Abstract
Purpose :
As an additional tool to investigate neurite outgrowth of RGC, we recently reported a method to induce neurite outgrowth from retinal organoid differentiated from mouse and human embryonic stem cells. In the previous study, we observed that biological coating with matrigel served important roles for neuritogenesis. However, because matrigel consist of plural components of extracellular matrix, a key element for neuritogenesis from retinal organoid has remained to be explored.
Methods :
Retinal organoids were differentiated from Fstl4::Venus mouse embryonic stem cells as Eiraku et al. had described previously. Fstl4 expression has been reported in some specific subtype of RGC in embryonic mouse retina. After isolating optic vesicles from retinal organoids, vesicles were settled into adhesion culture on containers coated with matrigel or single components of ECM; 100% matrigel, 10% matrigel, collagen type 1, collagen type 4, laminin, and fibronectin.

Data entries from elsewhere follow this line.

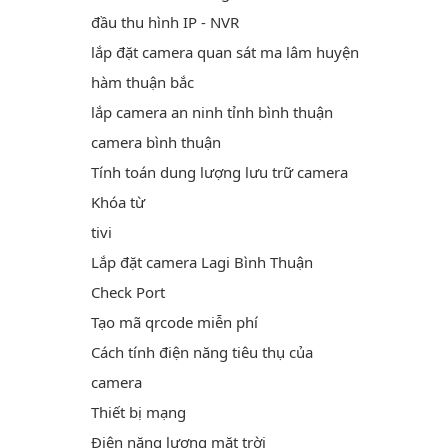
đầu thu hình IP - NVR
lắp đặt camera quan sát ma lâm huyện
hàm thuận bắc
lắp camera an ninh tỉnh bình thuận
camera bình thuận
Tính toán dung lượng lưu trữ camera
Khóa từ
tivi
Lắp đặt camera Lagi Bình Thuận
Check Port
Tạo mã qrcode miễn phí
Cách tính điện năng tiêu thụ của
camera
Thiết bị mạng
Điện năng lượng mặt trời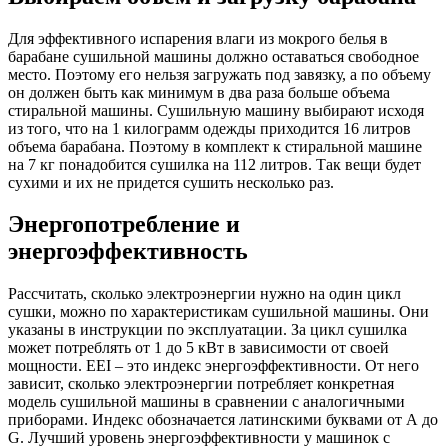
Для эффективного испарения влаги из мокрого белья в
барабане сушильной машины должно оставаться свободное
место. Поэтому его нельзя загружать под завязку, а по объему
он должен быть как минимум в два раза больше объема
стиральной машины. Сушильную машину выбирают исходя
из того, что на 1 килограмм одежды приходится 16 литров
объема барабана. Поэтому в комплект к стиральной машине
на 7 кг понадобится сушилка на 112 литров. Так вещи будет
сухими и их не придется сушить несколько раз.
Энергопотребление и
энергоэффективность
Рассчитать, сколько электроэнергии нужно на один цикл
сушки, можно по характеристикам сушильной машины. Они
указаны в инструкции по эксплуатации. За цикл сушилка
может потреблять от 1 до 5 кВт в зависимости от своей
мощности. EEI – это индекс энергоэффективности. От него
зависит, сколько электроэнергии потребляет конкретная
модель сушильной машины в сравнении с аналогичными
приборами. Индекс обозначается латинскими буквами от А до
G. Лучший уровень энергоэффективности у машинок с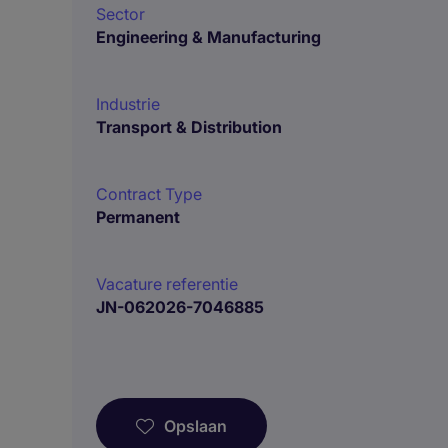
Sector
Engineering & Manufacturing
Industrie
Transport & Distribution
Contract Type
Permanent
Vacature referentie
JN-062026-7046885
Opslaan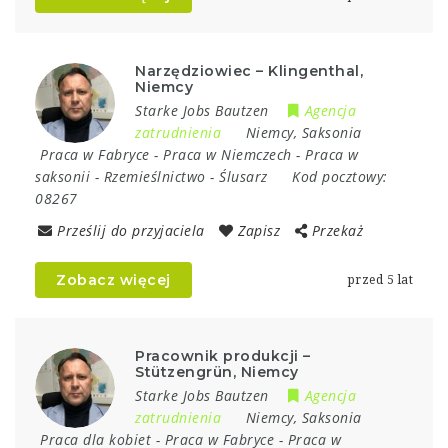
Narzędziowiec – Klingenthal,
Niemcy
Starke Jobs Bautzen
Agencja
zatrudnienia
Niemcy
,
Saksonia
Praca w Fabryce
-
Praca w Niemczech
-
Praca w
saksonii
-
Rzemieślnictwo
-
Ślusarz
Kod pocztowy:
08267
Prześlij do przyjaciela
Zapisz
Przekaż
Zobacz więcej
przed 5 lat
Pracownik produkcji –
Stützengrün, Niemcy
Starke Jobs Bautzen
Agencja
zatrudnienia
Niemcy
,
Saksonia
Praca dla kobiet
-
Praca w Fabryce
-
Praca w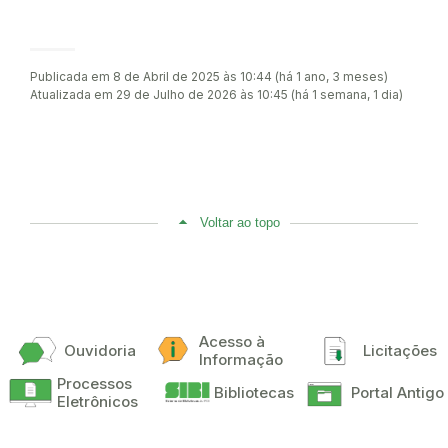
Publicada em 8 de Abril de 2025 às 10:44 (há 1 ano, 3 meses)
Atualizada em 29 de Julho de 2026 às 10:45 (há 1 semana, 1 dia)
Voltar ao topo
Acesso à
Ouvidoria
Licitações
Informação
Processos
Bibliotecas
Portal Antigo
Eletrônicos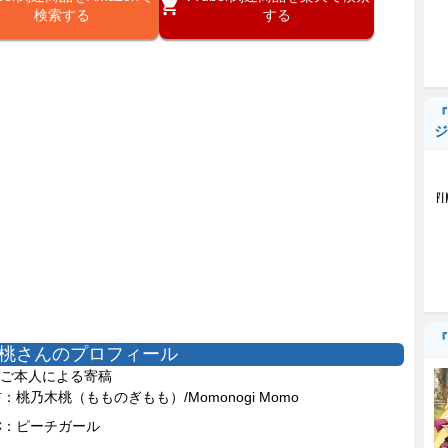
検索する
する
『
ジ
『
桃さんのプロフィール
ご本人による寄稿
：桃乃木桃（もものぎもも）/Momonogi Momo
称：ピーチガール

The rate of vesicle adhesion and the incidence of processus were evaluated at day 1 and 3 after placement respectively.
Results :
The rates of vesicle adhesion on collagen type 1-coat was significantly lower than those on the others (adjusted p value<0.01%, Fisher’s exact test, adjusting the false discovery rate using the Benjamini-Hochberg procedure). The incidences of processus on collagen type 1, collagen type 4 and fibronectin induced processus at the significantly lower rate compared 10% and 100% matrigel and laminin (adjusted p value<0.01% for each). Neurites indicated different morphology on laminin-coated wells.
Conclusions :
It was suggested that laminin has a crucial effect for adhesion and neurite outgrowth from retinal organoid derived from mouse embryonic stem cells. The morphological difference may be caused by another components in matrigel and requires further investigation.
This is an abstract that was submitted for the 2016 ARVO Annual Meeting, held in Seattle, Wash., May 1-5, 2016.